2023年10月15日 「3.3 モノの集まりを 2種類の グループに...」 を読む >> 目次に もどる


 モノ の集まりは、次の二つに類別されます──

  (1) Event (出来事、行為、取引など)

  (2) Event 以外の モノ。

 TM では、この類別 (範疇) の根拠として、関係 R を関数 f とみなして、関係の性質 (関係の対称性、関係の非対称性) を関数の項の並び (全順序、半順序) と対応して、「関係の非対称性」 をもつ モノ を全順序で並べられるとみなして Event とし、「関係の対称性」 をもつ モノ を半順序で並べられるとみなして Event の補集合 (Rerource) としています。全順序 (値の大小関係で並べられる) となる項には 「日付 (取引日)」 が特性となっています──すなわち、「日付」 が モノ の成立要件となる、ということ。その特性が成立要件ではない モノ は、Event の補集合です。

 TM の前身であるT字形ER法では、モノ の集まりを Entity と呼んで、Entity を Event と Resource の二つに分けていました──その分類は、外見上、TM と ほぼ同じです。しかし、その分類の根柢となる考えかたは、180度 違います。TM は 「関数」 を根柢に置いています、したがって 先ず Entity という語を使わないで 「項」 という語を使っています (実地の モデル 作成では、「項」 という言いかたをしないで、モノ と言っています)、そして (関係 R を関数 f とみなしているので) 分類の規準として全順序・半順序を使っていて、モノ を Event と その補集合としています (すなわち、Event の並びを 「運動 (あるいは、関係) の原因-結果 (言い替えれば、先行-後続)」 として捉えた関係主義に立っています。いっぽう、T字形ER法は実体主義的でした、そのために T字形ER法では、Resource を重視していました。しかし、TM では、Resource という語を なるべく使わないで 「Event の補集合」 としています。ただ、「関係」 文法を説明するときに、概念の正確さをたもつために、いちいち 「Event と、Event の補集合」 といえば かえって うっとうしいので、「Event と Resource」 というふうに単純に云っているだけです。Resource (Event の補集合) は、文法上では あくまで 「Event に関与する モノ」 としか扱っていない。

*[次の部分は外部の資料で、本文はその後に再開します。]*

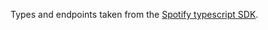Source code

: Types and endpoints taken from the [Spotify typescript SDK](https://github.com/spotify/spotify-web-api-ts-sdk).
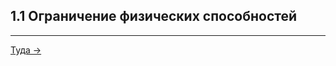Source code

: ## 1.1 Ограничение физических способностей

---

[Туда ->](/01%20-%20human%20risk%20factor/1.2%20-%20alcohol.md)
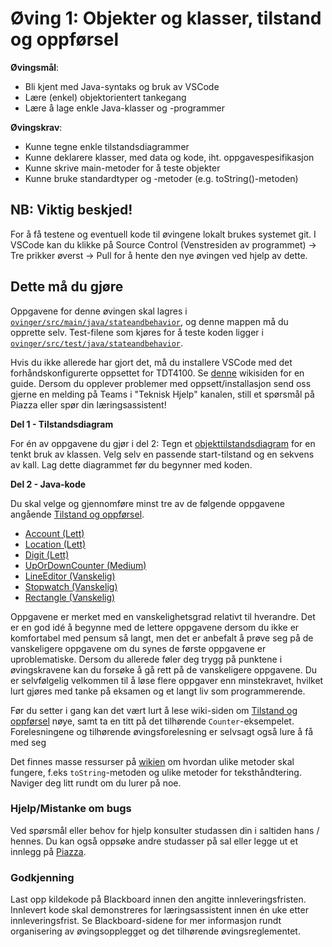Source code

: # Øving 1: Objekter og klasser, tilstand og oppførsel

**Øvingsmål**:

- Bli kjent med Java-syntaks og bruk av VSCode
- Lære (enkel) objektorientert tankegang
- Lære å lage enkle Java-klasser og -programmer

**Øvingskrav**:

- Kunne tegne enkle tilstandsdiagrammer
- Kunne deklarere klasser, med data og kode, iht. oppgavespesifikasjon
- Kunne skrive main-metoder for å teste objekter
- Kunne bruke standardtyper og -metoder (e.g. toString()-metoden)

## NB: Viktig beskjed!

For å få testene og eventuell kode til øvingene lokalt brukes systemet git. I VSCode kan du klikke på Source Control (Venstresiden av programmet) -> Tre prikker øverst -> Pull for å hente den nye øvingen ved hjelp av dette.

## Dette må du gjøre

Oppgavene for denne øvingen skal lagres i [`ovinger/src/main/java/stateandbehavior`](../../src/main/java/stateandbehavior), og denne mappen må du opprette selv. Test-filene som kjøres for å teste koden ligger i [`ovinger/src/test/java/stateandbehavior`](../../src/test/java/stateandbehavior).

Hvis du ikke allerede har gjort det, må du installere VSCode med det forhåndskonfigurerte oppsettet for TDT4100. Se [denne](https://www.ntnu.no/wiki/display/tdt4100/VS+Code) wikisiden for en guide. Dersom du opplever problemer med oppsett/installasjon send oss gjerne en melding på Teams i "Teknisk Hjelp" kanalen, still et spørsmål på Piazza eller spør din læringsassistent!

**Del 1 - Tilstandsdiagram**

For én av oppgavene du gjør i del 2: Tegn et [objekttilstandsdiagram](https://www.ntnu.no/wiki/x/gSfuAw) for en tenkt bruk av klassen. Velg selv en passende start-tilstand og en sekvens av kall. Lag dette diagrammet før du begynner med koden.

**Del 2 - Java-kode**

Du skal velge og gjennomføre minst tre av de følgende oppgavene angående [Tilstand og oppførsel](https://www.ntnu.no/wiki/pages/viewpage.action?pageId=65937373).

- [Account (Lett)](./Account.md)
- [Location (Lett)](./Location.md)
- [Digit (Lett)](./Digit.md)
- [UpOrDownCounter (Medium)](./UpOrDownCounter.md)
- [LineEditor (Vanskelig)](LineEditor.md)
- [Stopwatch (Vanskelig)](Stopwatch.md)
- [Rectangle (Vanskelig)](Rectangle.md)

Oppgavene er merket med en vanskelighetsgrad relativt til hverandre. Det er en god idé å begynne med de lettere oppgavene dersom du ikke er komfortabel med pensum så langt, men det er anbefalt å prøve seg på de vanskeligere oppgavene om du synes de første oppgavene er uproblematiske. Dersom du allerede føler deg trygg på punktene i øvingskravene kan du forsøke å gå rett på de vanskeligere oppgavene. Du er selvfølgelig velkommen til å løse flere oppgaver enn minstekravet, hvilket lurt gjøres med tanke på eksamen og et langt liv som programmerende.

Før du setter i gang kan det vært lurt å lese wiki-siden om [Tilstand og oppførsel](https://www.ntnu.no/wiki/pages/viewpage.action?pageId=65937373) nøye, samt ta en titt på det tilhørende `Counter`-eksempelet. Forelesningene og tilhørende øvingsforelesning er selvsagt også lure å få med seg

Det finnes masse ressurser på [wikien](https://www.ntnu.no/wiki/display/tdt4100/Faginnhold) om hvordan ulike metoder skal fungere, f.eks `toString`-metoden og ulike metoder for teksthåndtering. Naviger deg litt rundt om du lurer på noe.

### Hjelp/Mistanke om bugs

Ved spørsmål eller behov for hjelp konsulter studassen din i saltiden hans / hennes. Du kan også oppsøke andre studasser på sal eller legge ut et innlegg på [Piazza](piazza.com/ntnu.no/spring2022/tdt4100).

### Godkjenning

Last opp kildekode på Blackboard innen den angitte innleveringsfristen. Innlevert kode skal demonstreres for læringsassistent innen én uke etter innleveringsfrist. Se Blackboard-sidene for mer informasjon rundt organisering av øvingsopplegget og det tilhørende øvingsreglementet.
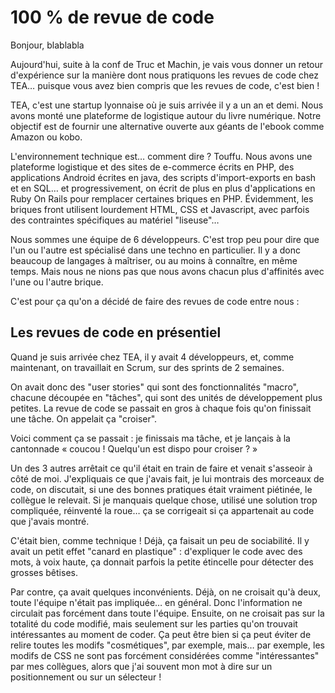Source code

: 100 % de revue de code
======================


Bonjour, blablabla

Aujourd'hui, suite à la conf de Truc et Machin, je vais vous donner un retour d'expérience sur la manière dont nous pratiquons les revues de code chez TEA… puisque vous avez bien compris que les revues de code, c'est bien ! 

TEA, c'est une startup lyonnaise où je suis arrivée il y a un an et demi. Nous avons monté une plateforme de logistique autour du livre numérique. Notre objectif est de fournir une alternative ouverte aux géants de l'ebook comme Amazon ou kobo.

L'environnement technique est… comment dire ? Touffu. Nous avons une plateforme logistique et des sites de e-commerce écrits en PHP, des applications Android écrites en java, des scripts d'import-exports en bash et en SQL… et progressivement, on écrit de plus en plus d'applications en Ruby On Rails pour remplacer certaines briques en PHP. Évidemment, les briques front utilisent lourdement HTML, CSS et Javascript, avec parfois des contraintes spécifiques au matériel "liseuse"…

Nous sommes une équipe de 6 développeurs. C'est trop peu pour dire que l'un ou l'autre est spécialisé dans une techno en particulier. Il y a donc beaucoup de langages à maîtriser, ou au moins à connaître, en même temps. Mais nous ne nions pas que nous avons chacun plus d'affinités avec l'une ou l'autre brique.

C'est pour ça qu'on a décidé de faire des revues de code entre nous : 

Les revues de code en présentiel
--------------------------------

Quand je suis arrivée chez TEA, il y avait 4 développeurs, et, comme maintenant, on travaillait en Scrum, sur des sprints de 2 semaines.

On avait donc des "user stories" qui sont des fonctionnalités "macro", chacune découpée en "tâches", qui sont des unités de développement plus petites. La revue de code se passait en gros à chaque fois qu'on finissait une tâche. On appelait ça "croiser".

Voici comment ça se passait : je finissais ma tâche, et je lançais à la cantonnade « coucou ! Quelqu'un est dispo pour croiser ? »

Un des 3 autres arrêtait ce qu'il était en train de faire et venait s'asseoir à côté de moi. J'expliquais ce que j'avais fait, je lui montrais des morceaux de code, on discutait, si une des bonnes pratiques était vraiment piétinée, le collègue le relevait. Si je manquais quelque chose, utilisé une solution trop compliquée, réinventé la roue… ça se corrigeait si ça appartenait au code que j'avais montré.

C'était bien, comme technique ! Déjà, ça faisait un peu de sociabilité. Il y avait un petit effet "canard en plastique" : d'expliquer le code avec des mots, à voix haute, ça donnait parfois la petite étincelle pour détecter des grosses bêtises.

Par contre, ça avait quelques inconvénients. Déjà, on ne croisait qu'à deux, toute l'équipe n'était pas impliquée… en général. Donc l'information ne circulait pas forcément dans toute l'équipe.
Ensuite, on ne croisait pas sur la totalité du code modifié, mais seulement sur les parties qu'on trouvait intéressantes au moment de coder. Ça peut être bien si ça peut éviter de relire toutes les modifs "cosmétiques", par exemple, mais… par exemple, les modifs de CSS ne sont pas forcément considérées comme "intéressantes" par mes collègues, alors que j'ai souvent mon mot à dire sur un positionnement ou sur un sélecteur !



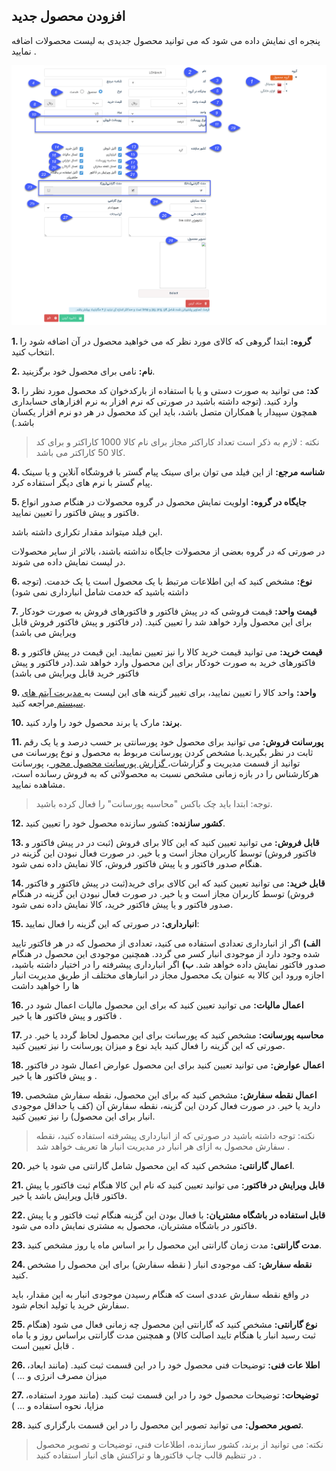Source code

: ﻿## افزودن محصول جدید



پنجره ای نمایش داده می شود که می توانید محصول جدیدی به لیست محصولات اضافه نمایید .

![](product1.png) 

 
**1. گروه:** ابتدا گروهی که کالای مورد نظر که می خواهید محصول  در آن اضافه شود را انتخاب کنید.

**2. نام:** نامی برای محصول خود برگزینید.

**3. کد:** می توانید به صورت دستی و یا با استفاده از بارکدخوان کد محصول مورد نظر را وارد کنید. (توجه داشته باشید در صورتی که نرم افزار به نرم افزارهای حسابداری همچون سپیدار یا همکاران متصل باشد، باید این کد محصول در هر دو نرم افزار یکسان باشد.)

> نکته : لازم به ذکر است تعداد کاراکتر مجاز برای نام کالا 1000 کاراکتر و برای کد کالا 50 کاراکتر می باشد. 



**4. شناسه مرجع:** از این فیلد می توان برای سینک پیام گستر با فروشگاه آنلاین و یا سینک پیام گستر با نرم های دیگر استفاده کرد.

 **5. جایگاه در گروه:** اولویت نمایش محصول در گروه محصولات در هنگام صدور انواع فاکتور و پیش فاکتور را تعیین نمایید.

این فیلد میتواند مقدار تکراری داشته باشد.

 در صورتی که در گروه بعضی از محصولات جایگاه نداشته باشند، بالاتر از سایر محصولات در لیست نمایش داده می  شوند. 


**6. نوع:** مشخص کنید که این اطلاعات مرتبط با یک محصول است یا یک خدمت. (توجه داشته باشید که  خدمت شامل انبارداری نمی شود)

**7. قیمت واحد:** قیمت فروشی که در پیش فاکتور و فاکتورهای فروش به صورت خودکار برای این محصول وارد خواهد شد را تعیین کنید. (در فاکتور و پیش فاکتور فروش قابل ویرایش می باشد)

**8. قیمت خرید:** می توانید قیمت خرید کالا را نیز تعیین نمایید. این قیمت در پیش فاکتور و فاکتورهای خرید به صورت خودکار برای این محصول وارد خواهد شد.(در فاکتور و پیش فاکتور خرید قابل ویرایش می باشد)

**9. واحد:** واحد کالا را تعیین نمایید، برای تغییر گزینه های این لیست به[ مدیریت آیتم های سیستم ](https://github.com/1stco/PayamGostarDocs/blob/master/help%202.5.4/Basic-Information/Management-of-system-items/Management-of-system-items.md)مراجعه کنید.

**10. برند:** مارک یا برند محصول خود را وارد کنید.

**11. پورسانت فروش:**  می توانید برای محصول خود پورسانتی بر حسب درصد و یا یک رقم ثابت در نظر بگیرید.با مشخص کردن پورسانت مربوط به محصول و نوع پورسانت می توانید از قسمت مدیریت و گزارشات،[ گزارش پورسانت محصول محور ](https://github.com/1stco/PayamGostarDocs/blob/master/help%202.5.4/Management-and-reports/Sales-reports/Payroll-calculation/Product-centric-commission/Product-centric-commission.md)، پورسانت هرکارشناس را در بازه زمانی مشخص نسبت به محصولاتی که به فروش رسانده است، مشاهده نمایید.


> توجه: ابتدا باید چک باکس "محاسبه پورسانت" را فعال کرده باشید.


**12. کشور سازنده:** کشور سازنده محصول خود را تعیین کنید.

**13. قابل فروش:** می توانید تعیین کنید که این کالا برای فروش (ثبت در در پیش فاکتور و فاکتور فروش) توسط کاربران مجاز است و یا خیر. در صورت فعال نبودن این گزینه در هنگام صدور فاکتور و یا پیش فاکتور فروش، کالا نمایش داده نمی شود.

**14. قابل خرید:** می توانید تعیین کنید که این کالای برای خرید(ثبت در پیش فاکتور و فاکتور فروش) توسط کاربران مجاز است و یا خیر. در صورت فعال نبودن این گزینه در هنگام صدور فاکتور و یا پیش فاکتور خرید، کالا نمایش داده نمی شود.

**15. انبارداری:** در صورتی که این گزینه را فعال نمایید:

**الف)** اگر از انبارداری تعدادی استفاده می کنید، تعدادی از محصول  که در هر فاکتور تایید شده وجود دارد از موجودی انبار کسر می گردد. همچنین موجودی این محصول در هنگام صدور فاکتور نمایش داده خواهد شد.
**ب)** اگر انبارداری پیشرفته را در اختیار داشته باشید، اجازه ورود این کالا به عنوان یک محصول مجاز در انبارهای مختلف از طریق مدیریت انبار ها را خواهید داشت

**16. اعمال مالیات:** می توانید تعیین کنید که  برای این محصول مالیات اعمال شود در فاکتور و  پیش فاکتور ها یا خیر .

**17. محاسبه پورسانت:** مشخص کنید که پورسانت برای این محصول لحاظ گردد یا خیر. در صورتی که این گزینه را فعال کنید باید نوع و میزان پورسانت را نیز تعیین کنید.

**18. اعمال عوارض:**  می توانید تعیین کنید  برای این محصول عوارض اعمال شود در فاکتور و  پیش فاکتور ها یا خیر .

**19. اعمال نقطه سفارش:** مشخص کنید که برای این محصول، نقطه سفارش مشخصی دارید یا خیر. در صورت فعال کردن این گزینه، نقطه سفارش آن (کف یا حداقل موجودی انبار برای این محصول) را نیز تعیین کنید.

> نکته: توجه داشته باشید در صورتی که از انبارداری پیشرفته استفاده کنید، نقطه سفارش محصول به ازای هر انبار در مدیریت انبار ها تعریف خواهد شد . 

**20. اعمال گارانتی:** مشخص کنید که این محصول شامل گارانتی می شود یا خیر.

**21. قابل ویرایش در فاکتور:** می توانید تعیین کنید که نام این کالا هنگام ثبت فاکتور یا پیش فاکتور قابل ویرایش باشد یا خیر.

**22. قابل استفاده در باشگاه مشتریان:** با فعال بودن این گزینه هنگام ثبت فاکتور و یا پیش فاکتور در باشگاه مشتریان، محصول به مشتری نمایش داده می شود.

**23.  مدت گارانتی:** مدت زمان گارانتی این محصول را بر اساس ماه یا روز مشخص کنید.

**24. نقطه سفارش:** کف موجودی انبار ( نقطه سفارش) برای این محصول را مشخص کنید.

در واقع نقطه سفارش عددی است که هنگام رسیدن موجودی انبار به این مقدار، باید سفارش خرید یا تولید انجام شود. 

**25. نوع گارانتی:** مشخص کنید که گارانتی این محصول چه زمانی فعال می شود (هنگام ثبت رسید انبار یا هنگام تایید اصالت کالا) و همچنین مدت گارانتی براساس روز و یا ماه قابل تعیین است .

**26. اطلا عات فنی:** توضیحات فنی محصول خود را در این قسمت ثبت کنید. (مانند ابعاد، میزان مصرف انرژی و ... )

**27. توضیحات:** توضیحات محصول خود را در این قسمت ثبت کنید. (مانند مورد استفاده، مزایا، نحوه استفاده و ... )

**28. تصویر محصول:** می توانید تصویر این محصول را در این قسمت بارگزاری کنید.
 
 
> نکته: می توانید از برند، کشور سازنده، اطلاعات فنی، توضیحات و تصویر محصول در تنظیم قالب چاپ فاکتورها و تراکنش های انبار استفاده کنید .


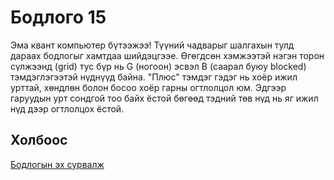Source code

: # Бодлого 15
Эма квант компьютер бүтээжээ! Түүний чадварыг шалгахын тулд дараах бодлогыг хамтдаа шийдэцгээе.
Өгөгдсөн хэмжээтэй нэгэн торон сүлжээнд (grid) тус бүр нь G (ногоон) эсвэл B (саарал буюу blocked) тэмдэглэгээтэй нүднүүд байна. "Плюс" тэмдэг гэдэг нь хоёр ижил урттай, хөндлөн болон босоо хоёр гарны огтлолцол юм. Эдгээр гаруудын урт сондгой тоо байх ёстой бөгөөд тэдний төв нүд нь яг ижил нүд дээр огтлолцох ёстой.

## Холбоос
[Бодлогын эх сурвалж](https://www.hackerrank.com/challenges/two-pluses/problem?isFullScreen=true)
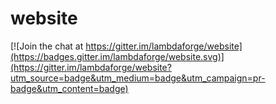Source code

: # website

[![Join the chat at https://gitter.im/lambdaforge/website](https://badges.gitter.im/lambdaforge/website.svg)](https://gitter.im/lambdaforge/website?utm_source=badge&utm_medium=badge&utm_campaign=pr-badge&utm_content=badge)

 「Event と、その補集合」 という分類は、事業分析・データ 設計では実地に使う モデル 技術として TM の最大の強みであると同時に純正な モデル 理論としては最大の弱点でもあります。というのは、R (Event, Resource) において、Event のなかに Event の補集合 (Resource) の個体指定子を挿入する (出来事に モノ [ 行為者 ] が関与する) ということを数学的には証明できないからです (自明のことであるとしか言いようがない)。全順序と半順序の並立は、悩ましい問題です。E.F. コッド 氏は、「関係」 (Relation) を直積集合 [ n-組、tuple ] として記述したのですが、実際の データ (名称、住所など) は全順序だけで並べることができないので、Relation の代わりに Relationship という日常語を使ってもいいと言ったのですが、同じ問題が (コッド の正規形よりも意味論的に階を一つ上げた) TM でも生じています。そして、TM は 個体指定子の 「関係」 文法 (二項関数を使った文法) なので、その問題は もっと顕著に現れています。私は、若い頃 (40歳代の頃) には、この問題を追究してみようと思ったのですが、哲学を そうとうに学習しなければならないので 私の力量では及ばないと判断して追究するのをやめました。そして、ウィトゲンシュタイン 氏の 「論理哲学論考」 の最初に宣言されている次の記述を R (Event, Resource) の説明として流用しました──

  1.1 世界は事実の寄せ集めであって、物の寄せ集めではない。
  1.13 論理的空間の中にある事実が世界である。
  2  事実とは、いくつかの事態の成立にほかならぬ。
  2.01 事態は対象(事物、物)の結合である。